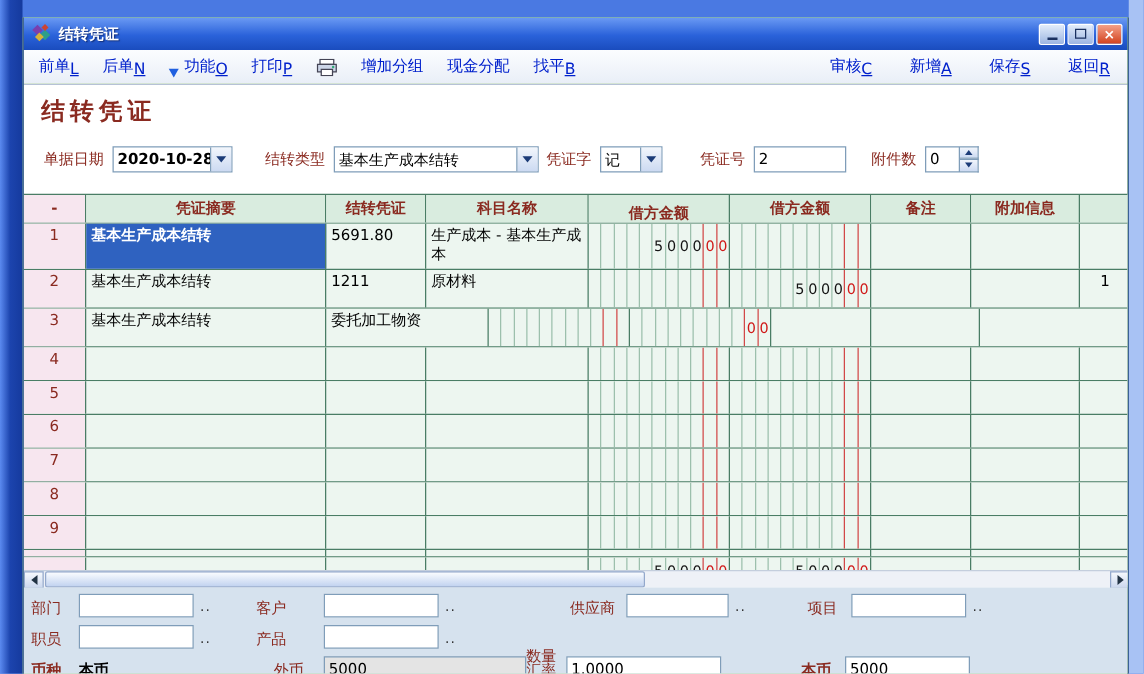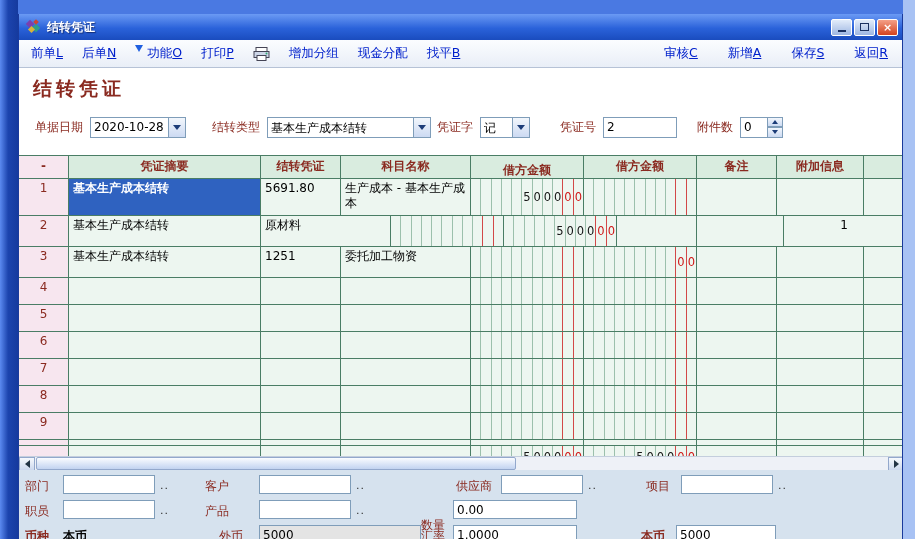--- a/index.html
+++ b/index.html
@@ -26,21 +26,21 @@
   .win-btns{display:flex;gap:2px;}
   .tb-btn{width:21px;height:17px;border:1px solid #fff;border-radius:2px;box-sizing:border-box;
     background:linear-gradient(180deg,#e2ecfa,#9db6e2);display:flex;align-items:center;justify-content:center;}
   .tb-btn.close{background:linear-gradient(180deg,#f4a088,#d2421e);color:#fff;font-size:11px;font-weight:bold;line-height:1;}
   .glyph-min{width:8px;height:2px;background:#1a3060;margin-top:8px;}
   .glyph-restore{width:7px;height:6px;border:1px solid #1a3060;position:relative;background:transparent;}
   
   .toolbar{height:28px;flex:0 0 28px;display:flex;align-items:center;
     background:linear-gradient(180deg,#fbfdff,#e9eef7);
     border-bottom:1px solid #b6c2d6;padding:0 14px 0 12px;box-sizing:border-box;font-size:12.5px;color:#0020cc;}
-  .tool-item{display:flex;align-items:flex-start;margin-right:19px;white-space:nowrap;cursor:default;}
+  .tool-item{display:flex;align-items:flex-end;margin-right:19px;white-space:nowrap;cursor:default;}
   .tool-item .hotkey{text-decoration:underline;}
   .tool-right{margin-left:auto;display:flex;}
   .tool-right .tool-item{margin-right:0;margin-left:30px;}
   .dn-arrow{width:0;height:0;border-left:4px solid transparent;border-right:4px solid transparent;
     border-top:7px solid #2060e0;margin-right:4px;}
   .printer-svg{display:block;}
   
   .main{flex:1;position:relative;background:#fff;overflow:hidden;}
   .page-title{position:absolute;left:14px;top:8px;font-size:19px;font-weight:bold;color:#8a2a20;letter-spacing:4px;}
   
@@ -193,21 +193,21 @@
           <span class="hotkey">R</span>
       </div>
     </div>
   </div>
 
   <div class="main">
     <div class="page-title">结转凭证</div>
 
     <div class="form-row">
       <span class="f-label">单据日期</span>
-      <div class="combo" style="width:96px;">
+      <div class="combo" style="width:96px;font-weight:bold;">
         <span class="txt">2020-10-28</span>
         <span class="cbtn">
             <span class="tri"></span>
           </span>
       </div>
       <span style="width:26px;"></span>
       <span class="f-label">结转类型</span>
       <div class="combo" style="width:164px;">
         <span class="txt">基本生产成本结转</span>
         <span class="cbtn">
@@ -285,20 +285,21 @@
             <span class="dslot s11"></span>
           </div>
         <div class="cell col-note"></div>
         <div class="cell col-extra"></div>
         <div class="cell col-part"></div>
       </div>
 
       <div class="trow r-med">
         <div class="cell col-num">2</div>
         <div class="cell col-sum">基本生产成本结转</div>
+        <div class="cell col-code">1211</div>
         <div class="cell col-name">原材料</div>
         <div class="cell col-amt">
             <span class="dslot s1"></span>
             <span class="dslot s2"></span>
             <span class="dslot s3"></span>
             <span class="dslot s4"></span>
             <span class="dslot s5"></span>
             <span class="dslot s6"></span>
             <span class="dslot s7"></span>
             <span class="dslot s8"></span>
@@ -320,21 +321,20 @@
             <span class="dslot s11 red">0</span>
           </div>
         <div class="cell col-note"></div>
         <div class="cell col-extra"></div>
         <div class="cell col-part">1</div>
       </div>
 
       <div class="trow r-med">
         <div class="cell col-num">3</div>
         <div class="cell col-sum">基本生产成本结转</div>
-        <div class="cell col-code">1251</div>
         <div class="cell col-name">委托加工物资</div>
         <div class="cell col-amt">
             <span class="dslot s1"></span>
             <span class="dslot s2"></span>
             <span class="dslot s3"></span>
             <span class="dslot s4"></span>
             <span class="dslot s5"></span>
             <span class="dslot s6"></span>
             <span class="dslot s7"></span>
             <span class="dslot s8"></span>
@@ -655,21 +655,20 @@
 
       <span class="bp-label" style="left:6px;top:33px;">职员</span>
       <input class="bp-input" style="left: 44px; top: 30px; width: 92px;">
       <span class="bp-dots" style="left:141px;top:34px;">..</span>
 
       <span class="bp-label" style="left:186px;top:33px;">产品</span>
       <input class="bp-input" style="left: 240px; top: 30px; width: 92px;">
       <span class="bp-dots" style="left:337px;top:34px;">..</span>
 
       <span class="bp-label" style="left:402px;top:33px;margin-top:14px;">数量</span>
-      <input class="bp-input" style="left: 434px; top: 30px; width: 124px;" value="0.00">
 
       <span class="bp-label bold" style="left:6px;top:58px;">币种</span>
       <span class="bp-value" style="left:44px;top:58px;">本币</span>
 
       <span class="bp-label" style="left:200px;top:58px;">外币</span>
       <input class="bp-input disabled" style="left: 240px; top: 55px; width: 162px;" value="5000">
 
       <span class="bp-label" style="left:402px;top:58px;">汇率</span>
       <input class="bp-input" style="left: 434px; top: 55px; width: 124px;" value="1.0000">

EXERCISE DIRECTIONS — Exact copy, no pictures: reproduce every record as it stands.

SOLUTION TO THE EXERCISE —
--- a/index.html
+++ b/index.html
@@ -26,21 +26,21 @@
   .win-btns{display:flex;gap:2px;}
   .tb-btn{width:21px;height:17px;border:1px solid #fff;border-radius:2px;box-sizing:border-box;
     background:linear-gradient(180deg,#e2ecfa,#9db6e2);display:flex;align-items:center;justify-content:center;}
   .tb-btn.close{background:linear-gradient(180deg,#f4a088,#d2421e);color:#fff;font-size:11px;font-weight:bold;line-height:1;}
   .glyph-min{width:8px;height:2px;background:#1a3060;margin-top:8px;}
   .glyph-restore{width:7px;height:6px;border:1px solid #1a3060;position:relative;background:transparent;}
   
   .toolbar{height:28px;flex:0 0 28px;display:flex;align-items:center;
     background:linear-gradient(180deg,#fbfdff,#e9eef7);
     border-bottom:1px solid #b6c2d6;padding:0 14px 0 12px;box-sizing:border-box;font-size:12.5px;color:#0020cc;}
-  .tool-item{display:flex;align-items:flex-start;margin-right:19px;white-space:nowrap;cursor:default;}
+  .tool-item{display:flex;align-items:flex-end;margin-right:19px;white-space:nowrap;cursor:default;}
   .tool-item .hotkey{text-decoration:underline;}
   .tool-right{margin-left:auto;display:flex;}
   .tool-right .tool-item{margin-right:0;margin-left:30px;}
   .dn-arrow{width:0;height:0;border-left:4px solid transparent;border-right:4px solid transparent;
     border-top:7px solid #2060e0;margin-right:4px;}
   .printer-svg{display:block;}
   
   .main{flex:1;position:relative;background:#fff;overflow:hidden;}
   .page-title{position:absolute;left:14px;top:8px;font-size:19px;font-weight:bold;color:#8a2a20;letter-spacing:4px;}
   
@@ -193,21 +193,21 @@
           <span class="hotkey">R</span>
       </div>
     </div>
   </div>
 
   <div class="main">
     <div class="page-title">结转凭证</div>
 
     <div class="form-row">
       <span class="f-label">单据日期</span>
-      <div class="combo" style="width:96px;">
+      <div class="combo" style="width:96px;font-weight:bold;">
         <span class="txt">2020-10-28</span>
         <span class="cbtn">
             <span class="tri"></span>
           </span>
       </div>
       <span style="width:26px;"></span>
       <span class="f-label">结转类型</span>
       <div class="combo" style="width:164px;">
         <span class="txt">基本生产成本结转</span>
         <span class="cbtn">
@@ -285,20 +285,21 @@
             <span class="dslot s11"></span>
           </div>
         <div class="cell col-note"></div>
         <div class="cell col-extra"></div>
         <div class="cell col-part"></div>
       </div>
 
       <div class="trow r-med">
         <div class="cell col-num">2</div>
         <div class="cell col-sum">基本生产成本结转</div>
+        <div class="cell col-code">1211</div>
         <div class="cell col-name">原材料</div>
         <div class="cell col-amt">
             <span class="dslot s1"></span>
             <span class="dslot s2"></span>
             <span class="dslot s3"></span>
             <span class="dslot s4"></span>
             <span class="dslot s5"></span>
             <span class="dslot s6"></span>
             <span class="dslot s7"></span>
             <span class="dslot s8"></span>
@@ -320,21 +321,20 @@
             <span class="dslot s11 red">0</span>
           </div>
         <div class="cell col-note"></div>
         <div class="cell col-extra"></div>
         <div class="cell col-part">1</div>
       </div>
 
       <div class="trow r-med">
         <div class="cell col-num">3</div>
         <div class="cell col-sum">基本生产成本结转</div>
-        <div class="cell col-code">1251</div>
         <div class="cell col-name">委托加工物资</div>
         <div class="cell col-amt">
             <span class="dslot s1"></span>
             <span class="dslot s2"></span>
             <span class="dslot s3"></span>
             <span class="dslot s4"></span>
             <span class="dslot s5"></span>
             <span class="dslot s6"></span>
             <span class="dslot s7"></span>
             <span class="dslot s8"></span>
@@ -655,21 +655,20 @@
 
       <span class="bp-label" style="left:6px;top:33px;">职员</span>
       <input class="bp-input" style="left: 44px; top: 30px; width: 92px;">
       <span class="bp-dots" style="left:141px;top:34px;">..</span>
 
       <span class="bp-label" style="left:186px;top:33px;">产品</span>
       <input class="bp-input" style="left: 240px; top: 30px; width: 92px;">
       <span class="bp-dots" style="left:337px;top:34px;">..</span>
 
       <span class="bp-label" style="left:402px;top:33px;margin-top:14px;">数量</span>
-      <input class="bp-input" style="left: 434px; top: 30px; width: 124px;" value="0.00">
 
       <span class="bp-label bold" style="left:6px;top:58px;">币种</span>
       <span class="bp-value" style="left:44px;top:58px;">本币</span>
 
       <span class="bp-label" style="left:200px;top:58px;">外币</span>
       <input class="bp-input disabled" style="left: 240px; top: 55px; width: 162px;" value="5000">
 
       <span class="bp-label" style="left:402px;top:58px;">汇率</span>
       <input class="bp-input" style="left: 434px; top: 55px; width: 124px;" value="1.0000">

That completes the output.